Segment Open

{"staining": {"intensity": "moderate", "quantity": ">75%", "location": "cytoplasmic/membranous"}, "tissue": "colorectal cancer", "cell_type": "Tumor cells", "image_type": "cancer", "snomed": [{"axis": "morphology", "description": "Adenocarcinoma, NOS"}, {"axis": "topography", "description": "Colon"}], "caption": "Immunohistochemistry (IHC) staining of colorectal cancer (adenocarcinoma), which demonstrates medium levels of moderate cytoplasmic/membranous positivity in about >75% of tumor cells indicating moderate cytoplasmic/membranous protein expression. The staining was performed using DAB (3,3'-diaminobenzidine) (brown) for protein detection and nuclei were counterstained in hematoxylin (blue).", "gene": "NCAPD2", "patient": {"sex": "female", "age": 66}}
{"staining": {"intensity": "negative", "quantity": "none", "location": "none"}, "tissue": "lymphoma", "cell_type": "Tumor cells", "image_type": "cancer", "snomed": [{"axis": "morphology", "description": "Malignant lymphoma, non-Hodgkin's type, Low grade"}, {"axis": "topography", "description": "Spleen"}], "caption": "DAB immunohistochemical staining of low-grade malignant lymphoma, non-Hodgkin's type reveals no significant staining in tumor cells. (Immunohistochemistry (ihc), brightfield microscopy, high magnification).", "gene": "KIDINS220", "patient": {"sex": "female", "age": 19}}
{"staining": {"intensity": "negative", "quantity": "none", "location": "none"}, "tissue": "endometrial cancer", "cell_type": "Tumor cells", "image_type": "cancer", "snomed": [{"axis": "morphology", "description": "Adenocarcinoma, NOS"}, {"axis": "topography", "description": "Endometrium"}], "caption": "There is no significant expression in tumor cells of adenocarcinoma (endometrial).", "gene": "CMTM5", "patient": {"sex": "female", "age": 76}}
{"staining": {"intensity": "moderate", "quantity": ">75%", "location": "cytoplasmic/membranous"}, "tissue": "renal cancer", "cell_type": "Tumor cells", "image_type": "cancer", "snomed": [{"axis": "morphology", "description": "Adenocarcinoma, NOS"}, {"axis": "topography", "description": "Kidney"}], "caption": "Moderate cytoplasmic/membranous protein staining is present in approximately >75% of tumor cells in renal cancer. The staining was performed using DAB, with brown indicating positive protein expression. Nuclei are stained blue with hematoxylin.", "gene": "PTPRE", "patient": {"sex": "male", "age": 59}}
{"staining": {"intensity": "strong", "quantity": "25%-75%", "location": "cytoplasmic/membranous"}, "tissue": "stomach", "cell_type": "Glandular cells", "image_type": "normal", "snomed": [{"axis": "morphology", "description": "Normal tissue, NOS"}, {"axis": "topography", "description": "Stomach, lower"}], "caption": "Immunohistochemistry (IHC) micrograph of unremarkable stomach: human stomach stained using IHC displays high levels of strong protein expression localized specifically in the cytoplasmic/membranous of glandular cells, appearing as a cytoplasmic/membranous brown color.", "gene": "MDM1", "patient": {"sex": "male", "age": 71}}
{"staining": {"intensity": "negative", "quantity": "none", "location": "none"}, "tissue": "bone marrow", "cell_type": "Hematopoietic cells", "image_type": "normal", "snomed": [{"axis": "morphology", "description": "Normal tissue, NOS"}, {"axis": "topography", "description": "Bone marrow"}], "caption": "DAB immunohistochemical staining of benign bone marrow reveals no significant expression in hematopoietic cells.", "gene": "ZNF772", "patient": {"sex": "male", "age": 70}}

Segment Closed

Return the entries above exactly as they were written.

Answer box
{"staining": {"intensity": "moderate", "quantity": ">75%", "location": "cytoplasmic/membranous"}, "tissue": "colorectal cancer", "cell_type": "Tumor cells", "image_type": "cancer", "snomed": [{"axis": "morphology", "description": "Adenocarcinoma, NOS"}, {"axis": "topography", "description": "Colon"}], "caption": "Immunohistochemistry (IHC) staining of colorectal cancer (adenocarcinoma), which demonstrates medium levels of moderate cytoplasmic/membranous positivity in about >75% of tumor cells indicating moderate cytoplasmic/membranous protein expression. The staining was performed using DAB (3,3'-diaminobenzidine) (brown) for protein detection and nuclei were counterstained in hematoxylin (blue).", "gene": "NCAPD2", "patient": {"sex": "female", "age": 66}}
{"staining": {"intensity": "negative", "quantity": "none", "location": "none"}, "tissue": "lymphoma", "cell_type": "Tumor cells", "image_type": "cancer", "snomed": [{"axis": "morphology", "description": "Malignant lymphoma, non-Hodgkin's type, Low grade"}, {"axis": "topography", "description": "Spleen"}], "caption": "DAB immunohistochemical staining of low-grade malignant lymphoma, non-Hodgkin's type reveals no significant staining in tumor cells. (Immunohistochemistry (ihc), brightfield microscopy, high magnification).", "gene": "KIDINS220", "patient": {"sex": "female", "age": 19}}
{"staining": {"intensity": "negative", "quantity": "none", "location": "none"}, "tissue": "endometrial cancer", "cell_type": "Tumor cells", "image_type": "cancer", "snomed": [{"axis": "morphology", "description": "Adenocarcinoma, NOS"}, {"axis": "topography", "description": "Endometrium"}], "caption": "There is no significant expression in tumor cells of adenocarcinoma (endometrial).", "gene": "CMTM5", "patient": {"sex": "female", "age": 76}}
{"staining": {"intensity": "moderate", "quantity": ">75%", "location": "cytoplasmic/membranous"}, "tissue": "renal cancer", "cell_type": "Tumor cells", "image_type": "cancer", "snomed": [{"axis": "morphology", "description": "Adenocarcinoma, NOS"}, {"axis": "topography", "description": "Kidney"}], "caption": "Moderate cytoplasmic/membranous protein staining is present in approximately >75% of tumor cells in renal cancer. The staining was performed using DAB, with brown indicating positive protein expression. Nuclei are stained blue with hematoxylin.", "gene": "PTPRE", "patient": {"sex": "male", "age": 59}}
{"staining": {"intensity": "strong", "quantity": "25%-75%", "location": "cytoplasmic/membranous"}, "tissue": "stomach", "cell_type": "Glandular cells", "image_type": "normal", "snomed": [{"axis": "morphology", "description": "Normal tissue, NOS"}, {"axis": "topography", "description": "Stomach, lower"}], "caption": "Immunohistochemistry (IHC) micrograph of unremarkable stomach: human stomach stained using IHC displays high levels of strong protein expression localized specifically in the cytoplasmic/membranous of glandular cells, appearing as a cytoplasmic/membranous brown color.", "gene": "MDM1", "patient": {"sex": "male", "age": 71}}
{"staining": {"intensity": "negative", "quantity": "none", "location": "none"}, "tissue": "bone marrow", "cell_type": "Hematopoietic cells", "image_type": "normal", "snomed": [{"axis": "morphology", "description": "Normal tissue, NOS"}, {"axis": "topography", "description": "Bone marrow"}], "caption": "DAB immunohistochemical staining of benign bone marrow reveals no significant expression in hematopoietic cells.", "gene": "ZNF772", "patient": {"sex": "male", "age": 70}}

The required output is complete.